WORK TO BE COMPLETED — Reproduce the data listing below verbatim, line by line, for every record it contains.
--- START GIVEN RECORDS ---
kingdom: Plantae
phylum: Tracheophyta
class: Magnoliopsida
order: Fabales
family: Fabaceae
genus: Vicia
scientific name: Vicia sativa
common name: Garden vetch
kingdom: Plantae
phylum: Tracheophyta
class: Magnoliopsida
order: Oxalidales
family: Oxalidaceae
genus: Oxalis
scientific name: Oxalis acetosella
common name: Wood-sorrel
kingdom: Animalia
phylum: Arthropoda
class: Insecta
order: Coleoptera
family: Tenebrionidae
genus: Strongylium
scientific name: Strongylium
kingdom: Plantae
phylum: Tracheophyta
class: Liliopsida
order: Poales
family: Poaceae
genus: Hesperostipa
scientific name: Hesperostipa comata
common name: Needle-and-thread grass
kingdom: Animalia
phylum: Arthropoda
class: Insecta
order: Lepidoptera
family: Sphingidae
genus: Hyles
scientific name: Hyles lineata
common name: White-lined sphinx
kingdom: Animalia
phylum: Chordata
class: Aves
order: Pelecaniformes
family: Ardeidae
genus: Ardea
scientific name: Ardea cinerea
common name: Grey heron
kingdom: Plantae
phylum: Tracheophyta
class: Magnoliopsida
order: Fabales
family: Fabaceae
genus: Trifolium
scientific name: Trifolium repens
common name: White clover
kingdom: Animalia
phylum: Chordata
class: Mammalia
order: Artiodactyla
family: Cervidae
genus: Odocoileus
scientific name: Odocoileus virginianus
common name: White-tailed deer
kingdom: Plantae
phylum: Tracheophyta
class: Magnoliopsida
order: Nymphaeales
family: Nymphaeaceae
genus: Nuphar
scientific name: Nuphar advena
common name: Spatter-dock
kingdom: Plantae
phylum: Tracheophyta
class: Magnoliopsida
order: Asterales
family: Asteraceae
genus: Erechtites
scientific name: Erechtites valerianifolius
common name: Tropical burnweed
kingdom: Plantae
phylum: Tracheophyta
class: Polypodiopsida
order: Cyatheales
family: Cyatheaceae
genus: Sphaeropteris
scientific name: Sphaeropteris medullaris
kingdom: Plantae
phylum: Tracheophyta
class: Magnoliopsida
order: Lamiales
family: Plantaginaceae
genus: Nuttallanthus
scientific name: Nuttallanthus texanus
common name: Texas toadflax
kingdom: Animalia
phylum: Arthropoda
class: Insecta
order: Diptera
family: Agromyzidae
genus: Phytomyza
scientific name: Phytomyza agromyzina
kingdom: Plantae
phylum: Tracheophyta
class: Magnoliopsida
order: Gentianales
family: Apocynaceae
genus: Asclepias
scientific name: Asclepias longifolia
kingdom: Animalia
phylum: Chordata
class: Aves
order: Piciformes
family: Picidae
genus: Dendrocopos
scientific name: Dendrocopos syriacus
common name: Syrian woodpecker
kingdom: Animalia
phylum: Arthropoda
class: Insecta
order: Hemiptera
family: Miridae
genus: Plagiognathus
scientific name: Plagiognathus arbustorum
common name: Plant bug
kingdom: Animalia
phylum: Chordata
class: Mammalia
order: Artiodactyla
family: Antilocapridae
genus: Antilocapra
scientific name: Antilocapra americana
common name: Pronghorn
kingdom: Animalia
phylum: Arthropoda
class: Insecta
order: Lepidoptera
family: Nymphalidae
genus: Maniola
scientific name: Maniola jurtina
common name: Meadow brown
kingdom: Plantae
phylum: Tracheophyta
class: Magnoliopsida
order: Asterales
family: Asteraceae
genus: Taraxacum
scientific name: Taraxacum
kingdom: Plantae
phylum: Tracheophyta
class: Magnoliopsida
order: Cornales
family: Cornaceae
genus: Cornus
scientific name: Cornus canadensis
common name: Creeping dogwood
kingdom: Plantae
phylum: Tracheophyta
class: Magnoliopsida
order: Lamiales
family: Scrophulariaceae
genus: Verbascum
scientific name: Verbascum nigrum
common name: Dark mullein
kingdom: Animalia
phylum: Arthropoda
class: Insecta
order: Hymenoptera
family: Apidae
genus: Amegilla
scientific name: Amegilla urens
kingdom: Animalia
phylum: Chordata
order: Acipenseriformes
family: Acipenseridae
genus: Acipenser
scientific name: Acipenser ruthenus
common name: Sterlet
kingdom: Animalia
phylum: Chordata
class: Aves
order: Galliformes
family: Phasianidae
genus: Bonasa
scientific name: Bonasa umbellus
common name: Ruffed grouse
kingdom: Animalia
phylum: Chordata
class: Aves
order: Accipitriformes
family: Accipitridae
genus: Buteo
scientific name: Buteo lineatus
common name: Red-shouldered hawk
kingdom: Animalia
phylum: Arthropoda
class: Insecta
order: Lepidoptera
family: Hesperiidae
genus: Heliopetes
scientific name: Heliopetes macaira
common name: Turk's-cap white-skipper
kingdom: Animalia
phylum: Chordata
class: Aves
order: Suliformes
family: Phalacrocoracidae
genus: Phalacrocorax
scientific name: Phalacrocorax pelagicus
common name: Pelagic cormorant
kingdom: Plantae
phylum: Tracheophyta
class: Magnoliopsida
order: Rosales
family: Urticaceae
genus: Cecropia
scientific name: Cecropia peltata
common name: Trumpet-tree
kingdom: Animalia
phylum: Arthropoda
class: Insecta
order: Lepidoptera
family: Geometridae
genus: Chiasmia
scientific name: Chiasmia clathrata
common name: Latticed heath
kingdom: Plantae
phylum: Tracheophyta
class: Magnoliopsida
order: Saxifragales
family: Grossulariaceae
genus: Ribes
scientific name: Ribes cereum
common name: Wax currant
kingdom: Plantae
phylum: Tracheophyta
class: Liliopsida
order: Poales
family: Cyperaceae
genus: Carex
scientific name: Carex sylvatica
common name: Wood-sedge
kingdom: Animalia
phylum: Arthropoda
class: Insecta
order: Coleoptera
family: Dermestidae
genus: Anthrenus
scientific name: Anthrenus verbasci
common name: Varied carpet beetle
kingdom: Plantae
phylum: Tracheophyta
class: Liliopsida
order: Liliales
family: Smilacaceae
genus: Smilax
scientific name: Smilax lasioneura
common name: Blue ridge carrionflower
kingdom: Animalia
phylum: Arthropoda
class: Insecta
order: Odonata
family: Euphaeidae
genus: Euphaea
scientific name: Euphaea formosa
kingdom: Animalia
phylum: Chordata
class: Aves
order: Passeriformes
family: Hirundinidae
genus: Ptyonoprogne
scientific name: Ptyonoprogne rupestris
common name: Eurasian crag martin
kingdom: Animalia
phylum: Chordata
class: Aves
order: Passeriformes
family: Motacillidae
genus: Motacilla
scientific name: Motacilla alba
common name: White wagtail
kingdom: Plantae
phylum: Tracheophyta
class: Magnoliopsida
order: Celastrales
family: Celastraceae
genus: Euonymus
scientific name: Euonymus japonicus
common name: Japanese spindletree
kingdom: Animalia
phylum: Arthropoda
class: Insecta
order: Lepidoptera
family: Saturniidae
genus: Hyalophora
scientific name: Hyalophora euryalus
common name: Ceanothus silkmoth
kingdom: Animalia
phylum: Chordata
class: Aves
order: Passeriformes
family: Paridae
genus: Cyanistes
--- END GIVEN RECORDS ---
RESULT FOR THIS EXERCISE —
kingdom: Plantae
phylum: Tracheophyta
class: Magnoliopsida
order: Fabales
family: Fabaceae
genus: Vicia
scientific name: Vicia sativa
common name: Garden vetch
kingdom: Plantae
phylum: Tracheophyta
class: Magnoliopsida
order: Oxalidales
family: Oxalidaceae
genus: Oxalis
scientific name: Oxalis acetosella
common name: Wood-sorrel
kingdom: Animalia
phylum: Arthropoda
class: Insecta
order: Coleoptera
family: Tenebrionidae
genus: Strongylium
scientific name: Strongylium
kingdom: Plantae
phylum: Tracheophyta
class: Liliopsida
order: Poales
family: Poaceae
genus: Hesperostipa
scientific name: Hesperostipa comata
common name: Needle-and-thread grass
kingdom: Animalia
phylum: Arthropoda
class: Insecta
order: Lepidoptera
family: Sphingidae
genus: Hyles
scientific name: Hyles lineata
common name: White-lined sphinx
kingdom: Animalia
phylum: Chordata
class: Aves
order: Pelecaniformes
family: Ardeidae
genus: Ardea
scientific name: Ardea cinerea
common name: Grey heron
kingdom: Plantae
phylum: Tracheophyta
class: Magnoliopsida
order: Fabales
family: Fabaceae
genus: Trifolium
scientific name: Trifolium repens
common name: White clover
kingdom: Animalia
phylum: Chordata
class: Mammalia
order: Artiodactyla
family: Cervidae
genus: Odocoileus
scientific name: Odocoileus virginianus
common name: White-tailed deer
kingdom: Plantae
phylum: Tracheophyta
class: Magnoliopsida
order: Nymphaeales
family: Nymphaeaceae
genus: Nuphar
scientific name: Nuphar advena
common name: Spatter-dock
kingdom: Plantae
phylum: Tracheophyta
class: Magnoliopsida
order: Asterales
family: Asteraceae
genus: Erechtites
scientific name: Erechtites valerianifolius
common name: Tropical burnweed
kingdom: Plantae
phylum: Tracheophyta
class: Polypodiopsida
order: Cyatheales
family: Cyatheaceae
genus: Sphaeropteris
scientific name: Sphaeropteris medullaris
kingdom: Plantae
phylum: Tracheophyta
class: Magnoliopsida
order: Lamiales
family: Plantaginaceae
genus: Nuttallanthus
scientific name: Nuttallanthus texanus
common name: Texas toadflax
kingdom: Animalia
phylum: Arthropoda
class: Insecta
order: Diptera
family: Agromyzidae
genus: Phytomyza
scientific name: Phytomyza agromyzina
kingdom: Plantae
phylum: Tracheophyta
class: Magnoliopsida
order: Gentianales
family: Apocynaceae
genus: Asclepias
scientific name: Asclepias longifolia
kingdom: Animalia
phylum: Chordata
class: Aves
order: Piciformes
family: Picidae
genus: Dendrocopos
scientific name: Dendrocopos syriacus
common name: Syrian woodpecker
kingdom: Animalia
phylum: Arthropoda
class: Insecta
order: Hemiptera
family: Miridae
genus: Plagiognathus
scientific name: Plagiognathus arbustorum
common name: Plant bug
kingdom: Animalia
phylum: Chordata
class: Mammalia
order: Artiodactyla
family: Antilocapridae
genus: Antilocapra
scientific name: Antilocapra americana
common name: Pronghorn
kingdom: Animalia
phylum: Arthropoda
class: Insecta
order: Lepidoptera
family: Nymphalidae
genus: Maniola
scientific name: Maniola jurtina
common name: Meadow brown
kingdom: Plantae
phylum: Tracheophyta
class: Magnoliopsida
order: Asterales
family: Asteraceae
genus: Taraxacum
scientific name: Taraxacum
kingdom: Plantae
phylum: Tracheophyta
class: Magnoliopsida
order: Cornales
family: Cornaceae
genus: Cornus
scientific name: Cornus canadensis
common name: Creeping dogwood
kingdom: Plantae
phylum: Tracheophyta
class: Magnoliopsida
order: Lamiales
family: Scrophulariaceae
genus: Verbascum
scientific name: Verbascum nigrum
common name: Dark mullein
kingdom: Animalia
phylum: Arthropoda
class: Insecta
order: Hymenoptera
family: Apidae
genus: Amegilla
scientific name: Amegilla urens
kingdom: Animalia
phylum: Chordata
order: Acipenseriformes
family: Acipenseridae
genus: Acipenser
scientific name: Acipenser ruthenus
common name: Sterlet
kingdom: Animalia
phylum: Chordata
class: Aves
order: Galliformes
family: Phasianidae
genus: Bonasa
scientific name: Bonasa umbellus
common name: Ruffed grouse
kingdom: Animalia
phylum: Chordata
class: Aves
order: Accipitriformes
family: Accipitridae
genus: Buteo
scientific name: Buteo lineatus
common name: Red-shouldered hawk
kingdom: Animalia
phylum: Arthropoda
class: Insecta
order: Lepidoptera
family: Hesperiidae
genus: Heliopetes
scientific name: Heliopetes macaira
common name: Turk's-cap white-skipper
kingdom: Animalia
phylum: Chordata
class: Aves
order: Suliformes
family: Phalacrocoracidae
genus: Phalacrocorax
scientific name: Phalacrocorax pelagicus
common name: Pelagic cormorant
kingdom: Plantae
phylum: Tracheophyta
class: Magnoliopsida
order: Rosales
family: Urticaceae
genus: Cecropia
scientific name: Cecropia peltata
common name: Trumpet-tree
kingdom: Animalia
phylum: Arthropoda
class: Insecta
order: Lepidoptera
family: Geometridae
genus: Chiasmia
scientific name: Chiasmia clathrata
common name: Latticed heath
kingdom: Plantae
phylum: Tracheophyta
class: Magnoliopsida
order: Saxifragales
family: Grossulariaceae
genus: Ribes
scientific name: Ribes cereum
common name: Wax currant
kingdom: Plantae
phylum: Tracheophyta
class: Liliopsida
order: Poales
family: Cyperaceae
genus: Carex
scientific name: Carex sylvatica
common name: Wood-sedge
kingdom: Animalia
phylum: Arthropoda
class: Insecta
order: Coleoptera
family: Dermestidae
genus: Anthrenus
scientific name: Anthrenus verbasci
common name: Varied carpet beetle
kingdom: Plantae
phylum: Tracheophyta
class: Liliopsida
order: Liliales
family: Smilacaceae
genus: Smilax
scientific name: Smilax lasioneura
common name: Blue ridge carrionflower
kingdom: Animalia
phylum: Arthropoda
class: Insecta
order: Odonata
family: Euphaeidae
genus: Euphaea
scientific name: Euphaea formosa
kingdom: Animalia
phylum: Chordata
class: Aves
order: Passeriformes
family: Hirundinidae
genus: Ptyonoprogne
scientific name: Ptyonoprogne rupestris
common name: Eurasian crag martin
kingdom: Animalia
phylum: Chordata
class: Aves
order: Passeriformes
family: Motacillidae
genus: Motacilla
scientific name: Motacilla alba
common name: White wagtail
kingdom: Plantae
phylum: Tracheophyta
class: Magnoliopsida
order: Celastrales
family: Celastraceae
genus: Euonymus
scientific name: Euonymus japonicus
common name: Japanese spindletree
kingdom: Animalia
phylum: Arthropoda
class: Insecta
order: Lepidoptera
family: Saturniidae
genus: Hyalophora
scientific name: Hyalophora euryalus
common name: Ceanothus silkmoth
kingdom: Animalia
phylum: Chordata
class: Aves
order: Passeriformes
family: Paridae
genus: Cyanistes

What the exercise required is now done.